- Episode no.: Season 2 Episode 2
- Directed by: Norman Tokar
- Story by: Keith Walker
- Teleplay by: Larry Gelbart; Laurence Marks; Keith Walker;
- Production code: K403
- Original air date: September 22, 1973

Guest appearances
- Odessa Cleveland; Herb Voland; Corey Fischer;

Episode chronology
| ← Previous "Divided We Stand" | Next → "Radar's Report" |
- M*A*S*H season 2

= 5 O'Clock Charlie =

"5 O'Clock Charlie" is the 26th episode of the M*A*S*H television series, and second of season two. The episode aired on September 22, 1973.

==Plot==
For six weeks, an ammunition dump near the camp has been the target of a punctual but inept North Korean bomber pilot. Every afternoon at 5:00, he flies overhead and attempts to hit the dump with a single hand-thrown bomb. The pilot, nicknamed "5 O'Clock Charlie", has been so reliably unsuccessful that the denizens of the 4077th have begun a daily betting pool based on how far away from the target his bomb will land. Only Frank and Margaret regard Charlie as a serious threat. Frank gets Henry to request an antiaircraft gun, and Brigadier General Crandall Clayton (Herb Voland) comes to the camp to assess the situation. Clayton, who has placed the dump near the hospital so that the enemy will leave it alone, is initially skeptical of the need for a gun. When Charlie's next bomb destroys Clayton's jeep, though, he agrees to send one.

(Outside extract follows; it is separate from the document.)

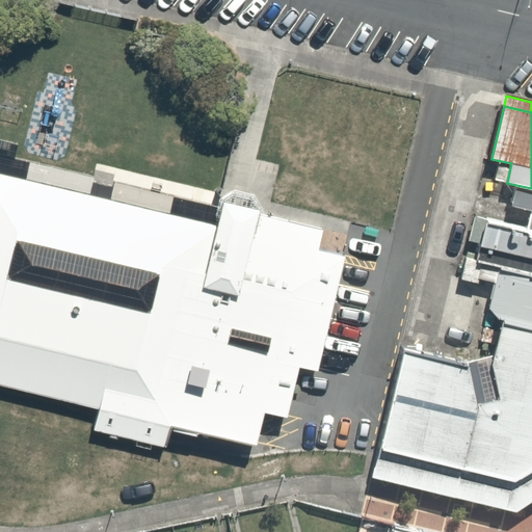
[(0,383),(100,407),(98,414),(95,428),(164,445),(165,440),(170,422),(258,443),(265,409),(288,415),(300,365),(318,369),(346,254),(319,247),(324,229),(262,213),(264,206),(256,191),(243,188),(235,186),(219,195),(217,204),(175,193),(175,194),(115,181),(113,186),(94,181),(95,176),(16,156),(20,142),(0,137),(0,383)]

Frank takes charge of the gun and begins to train three South Korean soldiers in its use, but Hawkeye and Trapper mock him and argue that the gun's presence will draw enemy fire toward the hospital. Prompted by the camp dentist, Captain Phil Cardozo (Corey Fischer), Hawkeye and Trapper begin devising plans to get rid of the dump and thus remove the need for the gun. They dye sheets with mercurochrome to make a target for Charlie to hit; after he misses yet again, they confuse Frank's men into aiming and firing the gun directly at the dump to destroy it. Charlie stops his daily raids, believing he has finally hit the dump, and the staff of the 4077th returns to their routine duties.

==Production==
A Ryan PT-22 painted with North Korean markings was used for Charlie's plane.

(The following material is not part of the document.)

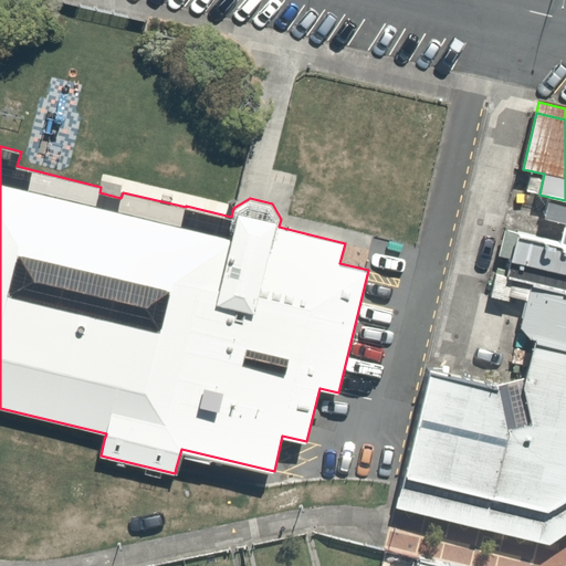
[(565,243),(565,200),(549,197),(544,219),(565,224),(562,242),(565,243)]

The character of 5 O'Clock Charlie returns in the season-three episode "There Is Nothing Like a Nurse", in which the nursing staff is evacuated based on intelligence that points to an upcoming air raid on the 4077th. In the end, the "air raid" turns out to be 5 O'Clock Charlie, this time armed with propaganda leaflets.

==Notes==
During the U.S. Pacific campaign of World War II—specifically, during the Guadalcanal campaign (1942–1943)—Japanese bombers would harass U.S. Army Air Force bases at night to deprive personnel of sleep. American troops subsequently gave these bombers various nicknames, such as "5 O'Clock Charlie", "Bed-Check Charlie", or "Washing-Machine Charlie". Various methods of harassment included overflights at full throttle with propellers at near-flat pitch, or deliberately unsynchronized engines.

One Washing-Machine Charlie appeared in the U.S. television comedy series McHale's Navy. Washing-Machine Charlie was also discussed in Gregory Boyington's autobiography and made appearances in Black Sheep Squadron, the television show loosely based on Boyington's World War II exploits.